* _WHAT TO WORK ON_:
Scan the records below for the line with "right knee: (83, 410)" and the line with "left wrist: (584, 1144)", and retype that range exactly, both ends included, pictures excepted.

Bounding box coordinate data
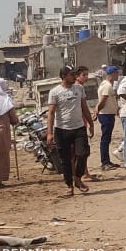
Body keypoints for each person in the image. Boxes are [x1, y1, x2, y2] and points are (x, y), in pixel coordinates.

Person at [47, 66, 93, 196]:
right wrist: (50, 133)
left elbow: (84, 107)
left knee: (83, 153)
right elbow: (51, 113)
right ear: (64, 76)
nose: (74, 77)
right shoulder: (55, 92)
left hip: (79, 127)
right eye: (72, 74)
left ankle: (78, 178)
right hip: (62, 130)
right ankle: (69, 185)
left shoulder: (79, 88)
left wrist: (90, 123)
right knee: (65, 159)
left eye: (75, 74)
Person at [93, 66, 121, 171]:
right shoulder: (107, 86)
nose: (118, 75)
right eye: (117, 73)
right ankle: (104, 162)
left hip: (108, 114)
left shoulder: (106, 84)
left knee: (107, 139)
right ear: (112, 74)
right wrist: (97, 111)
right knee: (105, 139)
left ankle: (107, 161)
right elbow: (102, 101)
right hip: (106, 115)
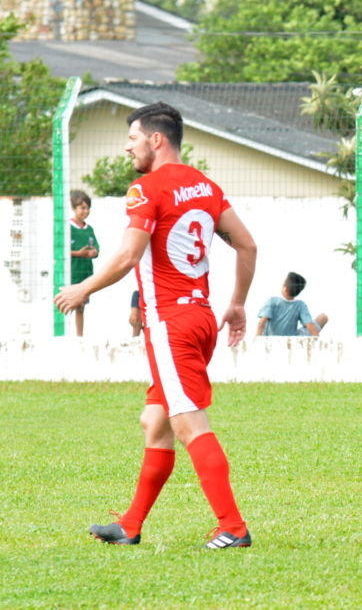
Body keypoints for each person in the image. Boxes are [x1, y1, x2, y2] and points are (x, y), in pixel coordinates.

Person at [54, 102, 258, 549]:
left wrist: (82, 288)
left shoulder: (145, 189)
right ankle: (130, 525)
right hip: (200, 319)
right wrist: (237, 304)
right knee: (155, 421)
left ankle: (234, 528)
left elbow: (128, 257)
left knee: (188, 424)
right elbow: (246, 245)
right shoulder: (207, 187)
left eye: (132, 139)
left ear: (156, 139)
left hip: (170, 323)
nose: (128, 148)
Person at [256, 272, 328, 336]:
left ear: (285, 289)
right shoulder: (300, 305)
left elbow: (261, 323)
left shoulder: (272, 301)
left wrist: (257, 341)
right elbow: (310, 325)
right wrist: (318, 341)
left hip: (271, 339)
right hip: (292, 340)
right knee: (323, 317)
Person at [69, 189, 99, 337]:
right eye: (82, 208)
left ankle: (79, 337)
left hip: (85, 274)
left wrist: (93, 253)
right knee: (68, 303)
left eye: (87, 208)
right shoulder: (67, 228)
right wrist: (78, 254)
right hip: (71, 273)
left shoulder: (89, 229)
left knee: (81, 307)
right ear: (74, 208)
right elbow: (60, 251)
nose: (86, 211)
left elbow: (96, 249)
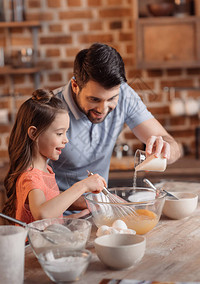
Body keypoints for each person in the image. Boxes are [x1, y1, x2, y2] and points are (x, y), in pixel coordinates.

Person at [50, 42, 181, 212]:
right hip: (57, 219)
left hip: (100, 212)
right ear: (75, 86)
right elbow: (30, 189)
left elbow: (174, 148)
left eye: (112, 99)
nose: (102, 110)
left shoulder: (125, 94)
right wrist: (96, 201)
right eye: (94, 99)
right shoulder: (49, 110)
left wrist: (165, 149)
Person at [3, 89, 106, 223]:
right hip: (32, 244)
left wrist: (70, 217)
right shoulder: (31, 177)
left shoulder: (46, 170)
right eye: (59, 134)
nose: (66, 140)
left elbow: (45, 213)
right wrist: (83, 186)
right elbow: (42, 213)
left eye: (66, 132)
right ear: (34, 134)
==
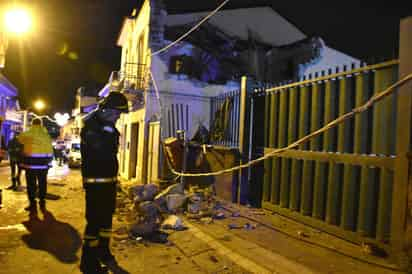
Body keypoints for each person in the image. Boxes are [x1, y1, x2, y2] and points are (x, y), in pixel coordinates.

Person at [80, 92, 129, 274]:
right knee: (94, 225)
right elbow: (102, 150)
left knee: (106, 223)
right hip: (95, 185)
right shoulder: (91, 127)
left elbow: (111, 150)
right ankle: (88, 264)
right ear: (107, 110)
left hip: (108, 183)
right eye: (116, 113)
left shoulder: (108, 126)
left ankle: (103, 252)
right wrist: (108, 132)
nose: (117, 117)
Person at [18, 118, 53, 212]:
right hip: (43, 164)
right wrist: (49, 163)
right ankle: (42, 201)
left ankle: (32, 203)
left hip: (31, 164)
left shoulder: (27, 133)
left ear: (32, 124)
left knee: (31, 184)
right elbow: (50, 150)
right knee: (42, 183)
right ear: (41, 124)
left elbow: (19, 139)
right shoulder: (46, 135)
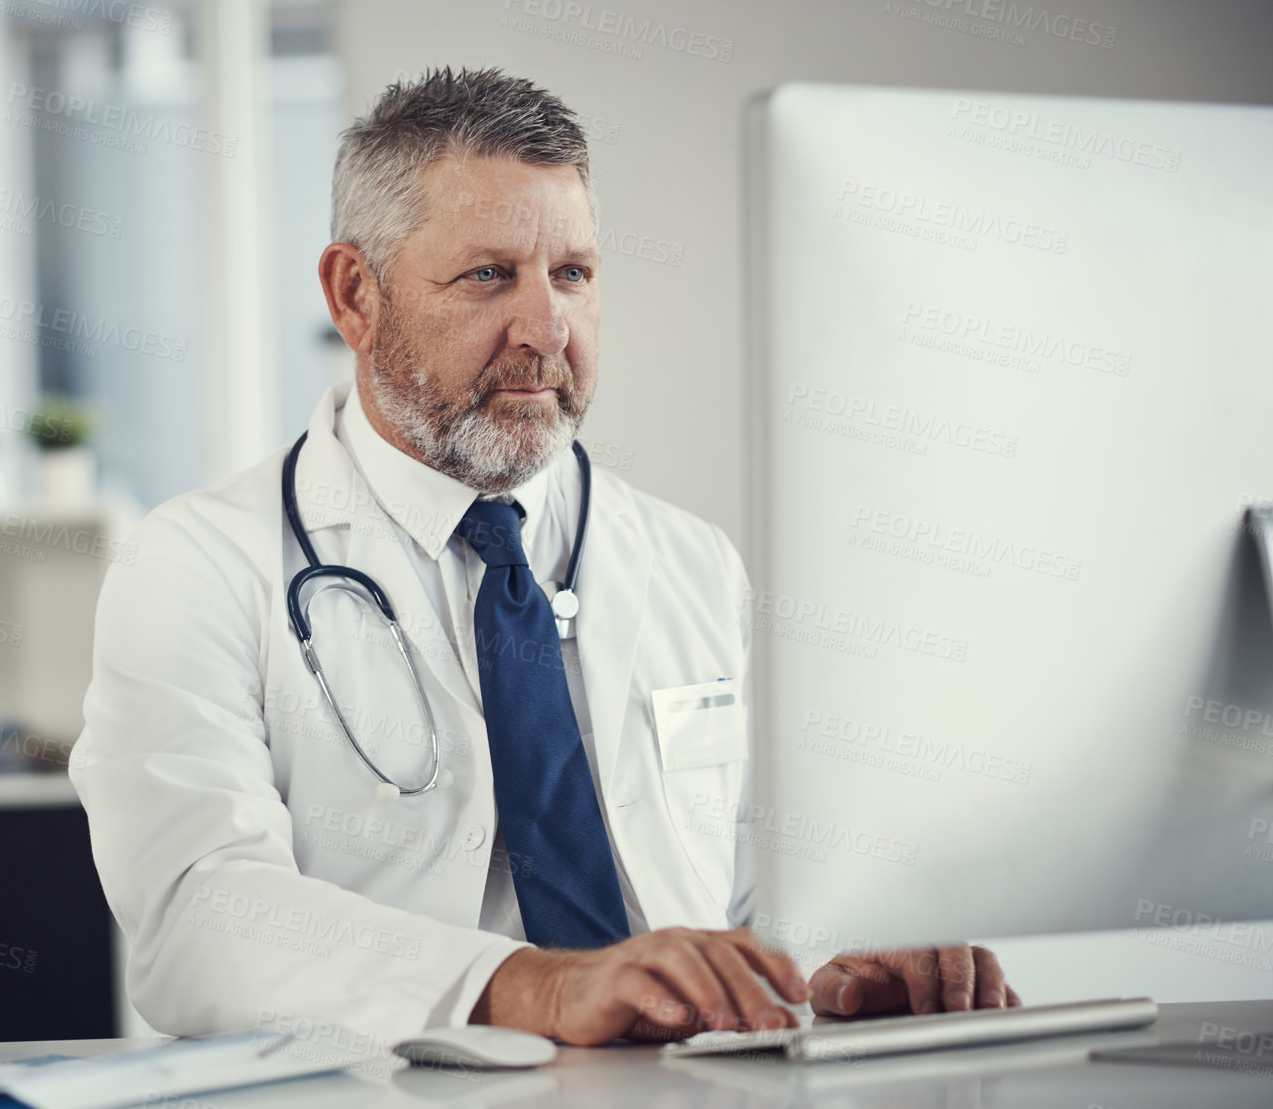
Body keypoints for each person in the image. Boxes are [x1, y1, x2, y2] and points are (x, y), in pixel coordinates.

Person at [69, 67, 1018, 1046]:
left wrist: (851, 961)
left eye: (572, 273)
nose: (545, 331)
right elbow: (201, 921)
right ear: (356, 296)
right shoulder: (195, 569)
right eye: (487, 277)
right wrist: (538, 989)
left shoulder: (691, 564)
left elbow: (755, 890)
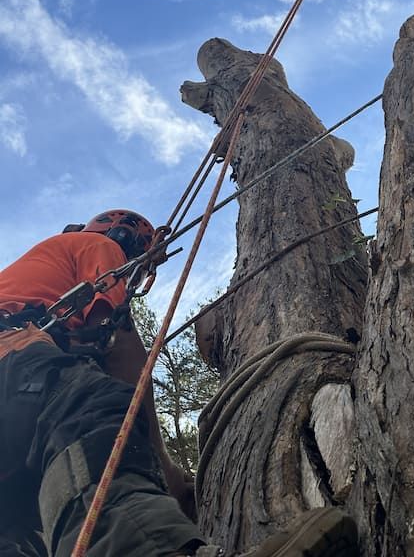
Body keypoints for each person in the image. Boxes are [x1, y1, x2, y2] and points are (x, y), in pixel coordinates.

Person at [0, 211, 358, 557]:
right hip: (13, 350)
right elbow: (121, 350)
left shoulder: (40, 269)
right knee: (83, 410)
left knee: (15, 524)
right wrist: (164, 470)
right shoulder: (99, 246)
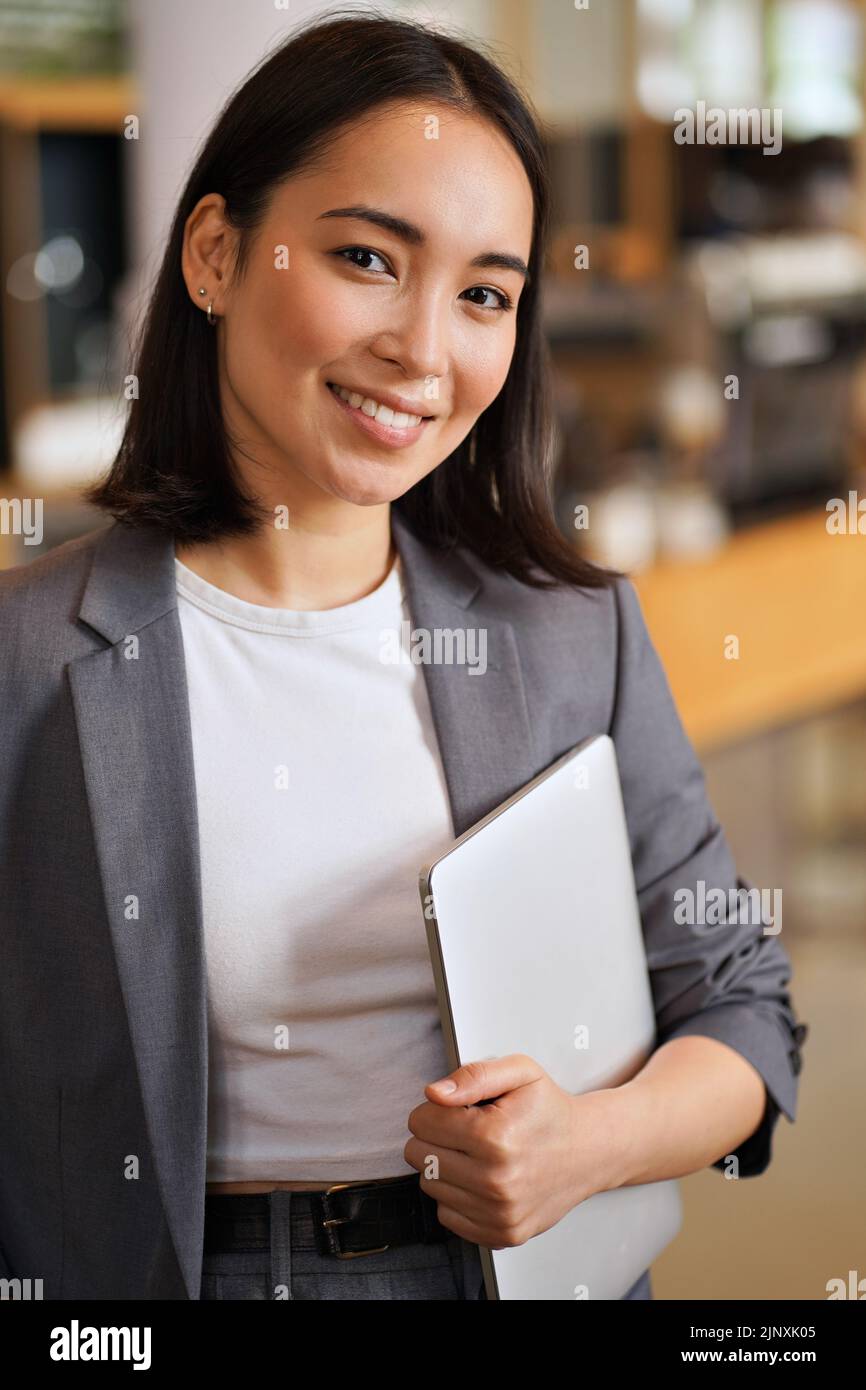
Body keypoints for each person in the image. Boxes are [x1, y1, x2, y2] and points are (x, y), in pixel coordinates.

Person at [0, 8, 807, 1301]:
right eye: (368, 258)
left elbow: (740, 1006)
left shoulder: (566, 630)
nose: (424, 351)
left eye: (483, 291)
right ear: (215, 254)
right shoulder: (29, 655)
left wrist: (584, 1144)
* * *
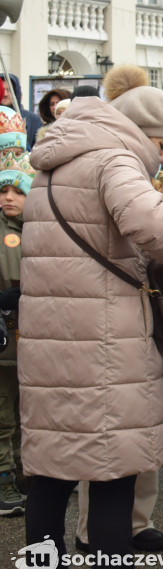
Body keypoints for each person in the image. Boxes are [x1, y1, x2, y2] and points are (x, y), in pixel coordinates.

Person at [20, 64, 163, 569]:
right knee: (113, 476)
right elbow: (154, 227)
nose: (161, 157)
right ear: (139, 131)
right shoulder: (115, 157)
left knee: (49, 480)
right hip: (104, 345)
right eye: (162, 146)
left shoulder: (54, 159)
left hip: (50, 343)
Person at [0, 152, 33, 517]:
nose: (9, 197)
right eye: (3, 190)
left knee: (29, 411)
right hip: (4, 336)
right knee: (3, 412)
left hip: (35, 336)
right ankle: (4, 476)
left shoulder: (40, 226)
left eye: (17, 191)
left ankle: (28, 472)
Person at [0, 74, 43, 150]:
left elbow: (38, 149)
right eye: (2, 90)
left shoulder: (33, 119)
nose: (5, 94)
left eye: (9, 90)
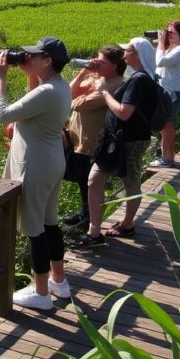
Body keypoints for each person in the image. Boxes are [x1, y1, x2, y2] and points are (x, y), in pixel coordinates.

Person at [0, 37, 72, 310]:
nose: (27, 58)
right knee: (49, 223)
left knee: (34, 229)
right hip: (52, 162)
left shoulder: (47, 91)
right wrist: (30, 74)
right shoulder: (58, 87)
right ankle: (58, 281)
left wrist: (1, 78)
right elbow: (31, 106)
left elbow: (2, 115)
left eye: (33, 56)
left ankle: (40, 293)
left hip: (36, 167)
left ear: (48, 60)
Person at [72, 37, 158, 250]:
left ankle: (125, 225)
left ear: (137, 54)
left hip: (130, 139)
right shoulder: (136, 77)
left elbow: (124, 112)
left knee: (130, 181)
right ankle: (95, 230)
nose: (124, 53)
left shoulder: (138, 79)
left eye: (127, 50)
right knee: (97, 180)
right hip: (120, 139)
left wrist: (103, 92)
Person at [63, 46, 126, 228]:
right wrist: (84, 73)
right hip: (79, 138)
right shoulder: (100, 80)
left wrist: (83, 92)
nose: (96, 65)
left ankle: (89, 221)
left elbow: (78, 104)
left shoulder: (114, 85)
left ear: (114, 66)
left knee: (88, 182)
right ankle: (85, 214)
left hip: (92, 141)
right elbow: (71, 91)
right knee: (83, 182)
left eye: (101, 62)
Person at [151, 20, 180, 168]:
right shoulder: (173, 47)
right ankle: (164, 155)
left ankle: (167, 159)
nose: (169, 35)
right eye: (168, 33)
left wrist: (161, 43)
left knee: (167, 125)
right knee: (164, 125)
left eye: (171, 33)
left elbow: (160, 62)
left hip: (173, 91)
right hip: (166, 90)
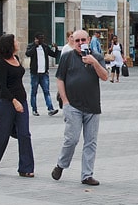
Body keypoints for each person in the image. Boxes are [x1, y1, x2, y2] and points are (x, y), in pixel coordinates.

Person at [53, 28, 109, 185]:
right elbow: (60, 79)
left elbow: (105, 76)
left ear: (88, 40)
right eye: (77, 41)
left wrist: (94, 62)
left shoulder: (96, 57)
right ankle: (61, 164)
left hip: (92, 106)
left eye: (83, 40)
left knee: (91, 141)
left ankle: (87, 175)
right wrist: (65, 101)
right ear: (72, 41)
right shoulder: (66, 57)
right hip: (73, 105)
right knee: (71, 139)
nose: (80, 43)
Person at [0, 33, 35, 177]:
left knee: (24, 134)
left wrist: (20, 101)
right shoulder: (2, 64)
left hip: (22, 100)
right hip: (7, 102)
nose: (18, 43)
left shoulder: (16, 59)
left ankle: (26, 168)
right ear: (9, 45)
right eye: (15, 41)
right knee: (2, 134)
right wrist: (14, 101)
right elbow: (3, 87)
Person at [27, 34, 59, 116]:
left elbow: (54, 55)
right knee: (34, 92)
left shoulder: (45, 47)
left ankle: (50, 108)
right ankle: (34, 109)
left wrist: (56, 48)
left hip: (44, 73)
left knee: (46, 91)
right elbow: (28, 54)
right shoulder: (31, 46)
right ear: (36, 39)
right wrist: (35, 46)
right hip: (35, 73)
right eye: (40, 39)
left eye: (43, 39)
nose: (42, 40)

* _TASK ANSWER_:
right knee: (83, 410)
left knee: (15, 524)
right wrist: (164, 470)
right shoulder: (99, 246)
Body keypoints for each person in the image. Boxes are [x1, y1, x2, y2] and points are (x, y), in pixel coordinates.

Person at [0, 8, 807, 1301]:
right eye: (368, 258)
left elbow: (740, 1006)
left shoulder: (566, 630)
nose: (424, 351)
left eye: (483, 291)
right ear: (215, 254)
right shoulder: (29, 655)
left wrist: (584, 1144)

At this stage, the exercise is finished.